Mahler in Leipzig / Hrsg. von Claudius Böhm. – Deutsch/englisch – Altenburg: Kamprad, 2011. – 360 S.: 100 teilw. farb. Abb., Notenbsp.
ISBN 978-3-930550-82-1 : € 49,90 (geb.)
Zwar war Gustav Mahler (1860–1911) nur 22 Monate zusammenhängend in Leipzig, doch diese Zeit von Juli 1886 bis Mai 1888 war eine höchst produktive Zeit mit vielen Begegnungen, u.a. mit Ferrucio Busoni, Anton Rubinstein, Richard Strauss, Cosima Wagner, Ethel Smyth und Peter Tschaikowski. Hier wurde er mit der Komposition seiner Ersten Sinfonie zum Sinfoniker, hier komponierte er seine ersten Wunderhorn-Lieder und trat zum ersten Mal mit der Bearbeitung von Webers Die drei Pintos vor eine prominente Öffentlichkeit. Aber auch mit der Beliebtheit, dem Erfolg und dem Können des fünf Jahre älteren Arthur Nikisch, dem ihm übergeordneten Ersten Kapellmeister, hatte sich der ehrgeizige Dirigent auseinanderzusetzen. Zunächst handelte er sich mit seinem leidenschaftlichen Dirigierstil vernichtende Kritiken ein, und auch das Orchester gewöhnte sich nur schwer an seine kompromisslose, heftige Probenweise: „Er war eigenwillig und rücksichtslos wie alle Genies. Man zitterte vor ihm, aber man betet ihn heimlich an.“ (S. 79).
Zu all diesem und zu allen Etappen von Mahlers Zeit in Leipzig bietet Sonja Riedel durch reiches, vielfach bisher nicht bekanntes Quellenmaterial gestützte minutiöse und anschauliche Darstellungen. Die an den Schluss gestellte Zusammenstellung aller Aufführungen, die Mahler und Arthur Nikisch während Mahlers Zeit am Leipziger Stadttheater dirigiert haben, bietet über den Einblick in das enorme Arbeitspensum beider Dirigenten hinaus auch eine Gesamtschau des Opernspielplans dieser Jahre. Steffen Held und Thomas Schinköth widmen sich dem Verhältnis von Mahler zur Leipziger Judenheit: Wagner hatte seine Geburtsstadt in seinem Pamphlet Das Judenthum in der Musik als „Judenmusikweltstadt“ angegiftet. Leipzig galt damals als Hauptstätte fanatischen Antisemitismus, doch es ist nichts darüber bekannt, ob Mahler entsprechenden Anfeindungen ausgesetzt war. Umgekehrt ist auch ein Besuch der Leipziger Synagoge durch Mahler ungewiss. Hagen Kunze geht der Tatsache nach, dass neben Mahler auch Nikisch sowie der Geiger Grünberg in Wien studiert haben. Gewichtiges tragen außerdem zwei internationale Größen der Mahler-Forschung bei: Constantin Floros stellt Mahlers Weg zum Sinfoniker dar und analysiert die semantischen Schichten der innerhalb von sechs Wochen, in einem wahren Schaffensrausch entstandenen Ersten Sinfonie, einschließlich der Bezüge zu Liszts Dante-Sinfonie (Inferno-Satz) und Wagners Parsifal (Gralsmotiv). Henry-Louis de la Grange fragt, worin das Fesselnde an Mahlers Musik besteht und zeigt, wie Mahlers Musik die „Janusköpfigkeit des menschlichen Wesens, speziell im 20. Jahrhundert“ reflektiert und sich dabei nach einer Erfüllung sehnt, die auf Erden nicht erreichbar ist.

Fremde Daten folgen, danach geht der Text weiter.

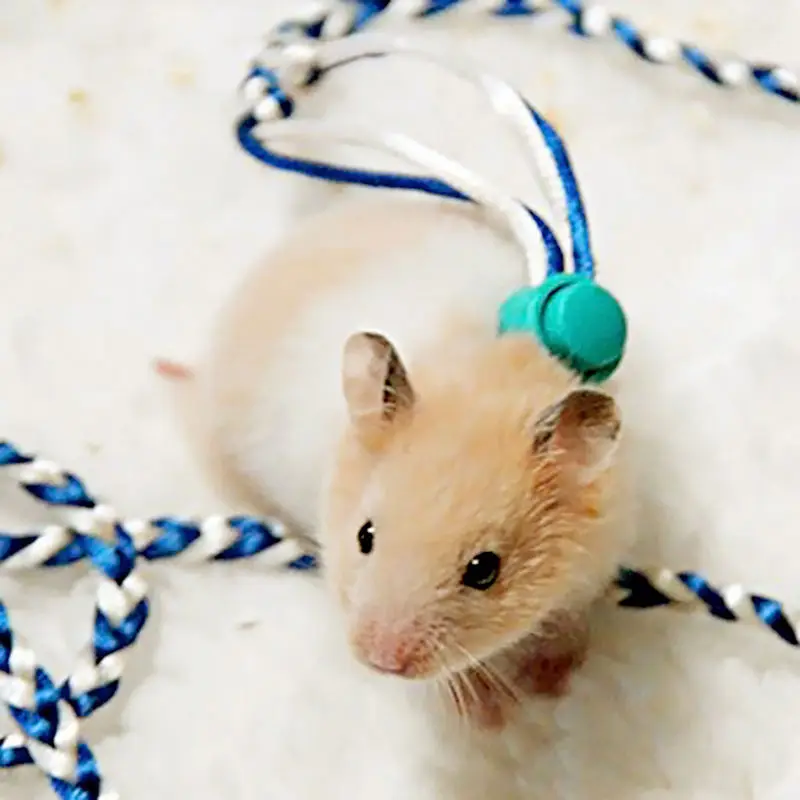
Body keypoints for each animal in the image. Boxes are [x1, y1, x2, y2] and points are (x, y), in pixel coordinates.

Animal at [180, 192, 634, 729]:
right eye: (365, 536)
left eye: (485, 570)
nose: (378, 660)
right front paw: (492, 717)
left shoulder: (594, 564)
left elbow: (568, 622)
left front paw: (551, 683)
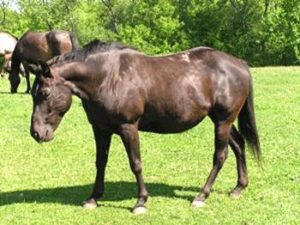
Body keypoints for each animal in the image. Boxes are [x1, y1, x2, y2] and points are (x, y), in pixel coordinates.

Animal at [29, 39, 262, 214]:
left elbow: (136, 164)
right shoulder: (100, 129)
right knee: (239, 145)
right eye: (32, 92)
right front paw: (93, 198)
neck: (106, 77)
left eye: (45, 93)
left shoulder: (128, 128)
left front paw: (141, 201)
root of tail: (239, 63)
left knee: (220, 156)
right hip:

Diese erste Monographie zum Thema „Mahler in Leipzig“ bringt einige neue Fakten zutage und lässt einige Gewissheiten der Mahler-Forschung in neuem Licht erscheinen. Alle Texte sind deutsch-englisch abgedruckt. An die 100 historische Abbildungen, in hervorragender Qualität wiedergegeben, bieten teilweise erstmals veröffentlichte Ansichten aus dem Umkreis Mahlers in Leipzig: Portraits, Historische Ansichten, Konzert- und Theaterzettel, Karikaturen und Schattenrisse, und tragen zur Qualität dieses künstlerisch gestalteten repräsentativen und informativen Bandes bei.